Jones made his major league debut on September 11, 1993, as the youngest player in the league. In 1994, he was expected to compete for the starting left field job after veteran Ron Gant broke his leg during an offseason dirt bike accident. However, Jones suffered an anterior cruciate ligament tear in his left knee in spring training. As a result, he spent the entire strike shortened 1994 season on the disabled list.

In 1995, Jones led all major league rookies in runs batted in (RBIs; 86), games played (145), games started (123), plate appearances (602), at bats (524), and runs scored (87). That year, he finished second in the National League Rookie of the Year Award balloting behind Los Angeles Dodgers pitcher Hideo Nomo. In addition to achieving a level of personal success, Jones played in the 1995 World Series, in which the Braves won in six games over the Cleveland Indians. He also played in the 1996 World Series, in which the Braves lost to the New York Yankees in six games.

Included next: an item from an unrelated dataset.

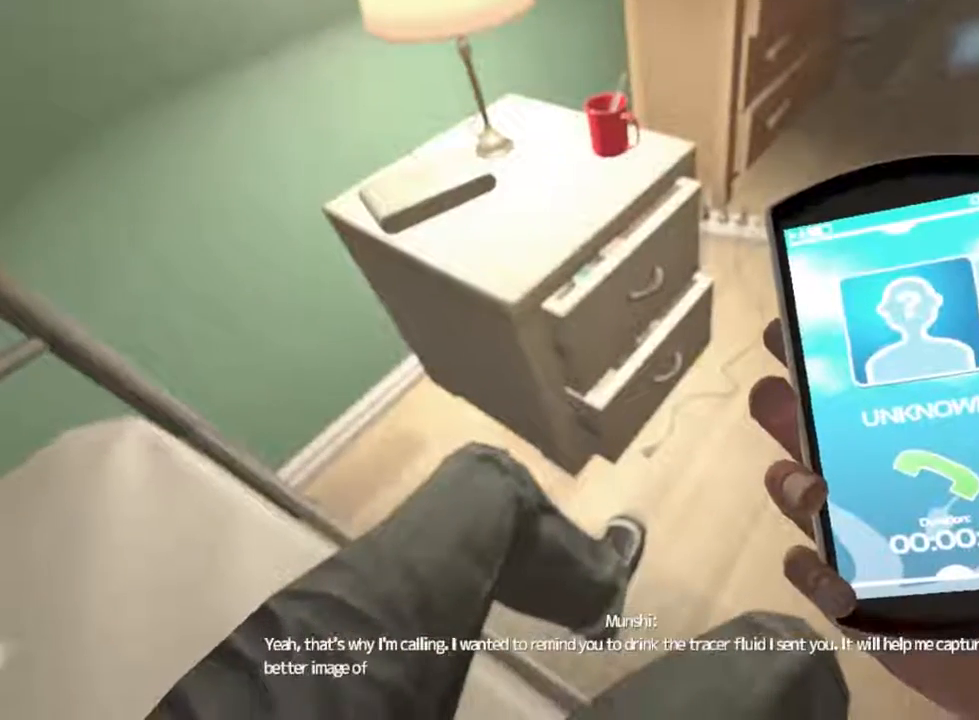
{"keys": ["e"], "mouse": [], "events": []}
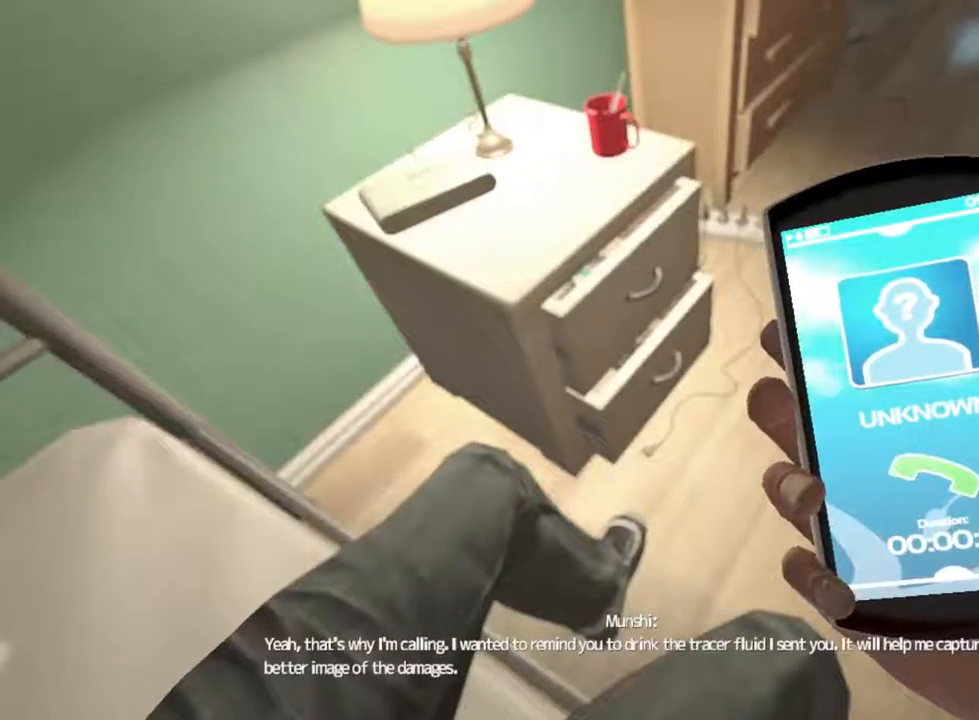
{"keys": ["e"], "mouse": [], "events": []}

Jones recorded the last official hit at Atlanta–Fulton County Stadium before its closure and demolition in 1997, as well as the first hit in Turner Field history. In 1998, Jones came in ninth in the voting for the National League Most Valuable Player Award, as he scored 123 runs and had 96 walks, both fourth best in the league).

====1999: MVP season====
In 1999, Jones won the National League MVP award after becoming the first player ever to hit over .300 (.319) while slugging 40 or more home runs (45; 3rd in the NL) and doubles (41), drawing 100 or more walks (126; 3rd in the league), notching 100 or more RBI (110) and runs scored (116), and stealing 20 or more bases (25). Ironically, Jones was not selected for the MLB All-Star game that year. He was also walked intentionally 18 times; 2nd in the league, and his .633 slugging percentage was 4th best in the NL. A major factor in his selection as MVP was his performance against the Braves' chief competitors, the New York Mets. The Braves led the National League East by only one game as they entered a three-game September series against the Mets, the team that was right on their heels. Atlanta swept the series at Turner Field, though, largely thanks to Jones, who hit four home runs and drove in seven of the 13 runs that the Braves scored. For the season, he hit .319 with a .510 on-base percentage, a 1.000 slugging percentage, and seven home runs against the Mets. On September 30, 1999, after a game against the Mets, Jones drew the ire of Mets fans by saying, "Now, all the Mets fans can go home and put their Yankees' stuff on,” believing his team has eliminated the Mets from playoff contention. Looking back at that moment, Jones has stated “it all went downhill after that,” referring to the Mets making the postseason despite the odds and having to face them in the 1999 NLCS. In the playoffs, Jones led the Braves to the World Series against the New York Yankees, in which the Braves were swept.

====2000–2005====
Jones signed a six-year, $90 million contract with the Braves in 2000. Jones batted .330 in 2001, 5th best in the league, and led the league with a .349 road batting average. On his 29th birthday, he hit two home runs. On defense, however, his range factor of 2.14 placed him last among qualified major league third basemen.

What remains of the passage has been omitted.